Abstract:

In this paper, exergy analysis is used to evaluate the performance of a micro-cogeneration unit using an alpha type Stirling engine. Exergetic efficiency is calculated for the whole system according to the second law of thermodynamics. Exergy analysis of each sub-system leads to the choice of the optimum physical parameters for minimum local exergy destruction ratios. Power generation, thermal efficiency and exergetic efficiency are used as successive objective functions. The best distribution of heat exchanger area is found by the optimization of each objective function. Energy, entropy and exergy balance are used for a control volume, assuming a steady-state operation of the engine, in order to deduce the overall irreversibility of the heat exchangers. Energetic, entropic and exergetic analyses are also presented for the whole system, taking into account the limiting physical constraints such as the maximum pressure and volume of the Stirling engine, imperfect heat exchangers, limited heat capacity of the source and the sink (temperature variation of each external fluid during heat transfer) and imperfect internal heat restitution in the regenerator.
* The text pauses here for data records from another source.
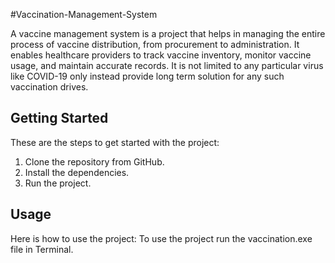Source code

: #Vaccination-Management-System

A vaccine management system is a project that helps in managing the entire process of vaccine distribution, from procurement to administration.
It enables healthcare providers to track vaccine inventory, monitor vaccine usage, and maintain accurate records.
It is not limited to any particular virus like COVID-19 only instead provide long term solution for any such vaccination drives.

## Getting Started

These are the steps to get started with the project:

1. Clone the repository from GitHub.
2. Install the dependencies.
3. Run the project.

## Usage

Here is how to use the project:
To use the project run the vaccination.exe file in Terminal.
Hence, an endo- and exo-irreversible Stirling engine cycle is considered and optimized according to several performance criteria: energetic and exergetic. Functional diagrams are proposed in order to show internal and external irreversibilities (destroyed exergy flow and entropy flow generation) and to represent graphically entropy and exergy balance. The models developed in this work allow us to optimize the engine operation according to four criteria: maximum power, maximum thermal efficiency and maximum exergetic efficiency.